*SELECTED EXCERPT*:
Langevin said cybersecurity monitoring is about “risk management,” which is an ongoing process.

The influence of foreign nation-state adversaries

The webinar came in the wake of other cybersecurity panels and congressional hearings on the recent SolarWinds cyberattack that infiltrated thousands of American companies and federal agencies. The hack is currently being blamed on Russia.

Langevin touched on the influence of foreign nation-state adversaries. “I want to make something perfectly clear: countries like Russia actively aid and abet cyber criminals,” he said.

“We’re really living in a golden age of cyber crime because there are countries, again, that allow and encourage criminals to operate within their borders,” he said. “While some of the talk of norms and the need for stronger cyber diplomacy may seem esoteric, I can really assure you that it is increasingly relevant to stopping the constant stream of intrusions targeting small businesses around the country,” he said.

Eric Goldstein, executive assistant director for cybersecurity at the Department of Homeland Security’s Cybersecurity and Infrastructure Security Agency, said “adversaries of all types are targeting American businesses now.

“It is not just the case that if you are a company that has highly sensitive [intellectual property] or provides critical infrastructure that you are the only type of company at risk. We are now seeing adversaries, including criminal groups, that will launch what I call indiscriminate attacks targeting anybody in this country with a vulnerability,” he said.

“Every company in America is at risk,” he said, adding they need to “take urgent steps to manage vulnerabilities in their IT infrastructure.”

*REQUESTS*:
1. According to the cybersecurity article, which country is currently blamed for the SolarWinds hack?
2. Using the cybersecurity article, explain why Eric Goldstein says companies without sensitive intellectual property or critical infrastructure are still at risk.

*ENTRIES SHOWN*:
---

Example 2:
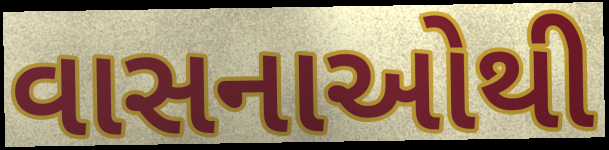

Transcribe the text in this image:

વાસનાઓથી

---

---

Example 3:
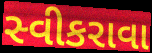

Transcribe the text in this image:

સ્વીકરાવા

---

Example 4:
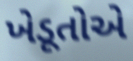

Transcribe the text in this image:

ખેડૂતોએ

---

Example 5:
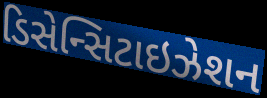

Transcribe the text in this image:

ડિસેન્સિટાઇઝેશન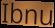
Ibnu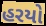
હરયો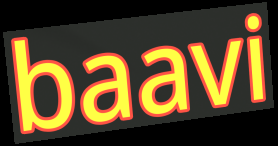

*RESULTS*:
1. Russia.

2. Adversaries, including criminal groups, are launching indiscriminate attacks that target anybody in the country with a vulnerability. As a result, the risk is not limited to companies holding sensitive intellectual property or providing critical infrastructure; every company in America is at risk.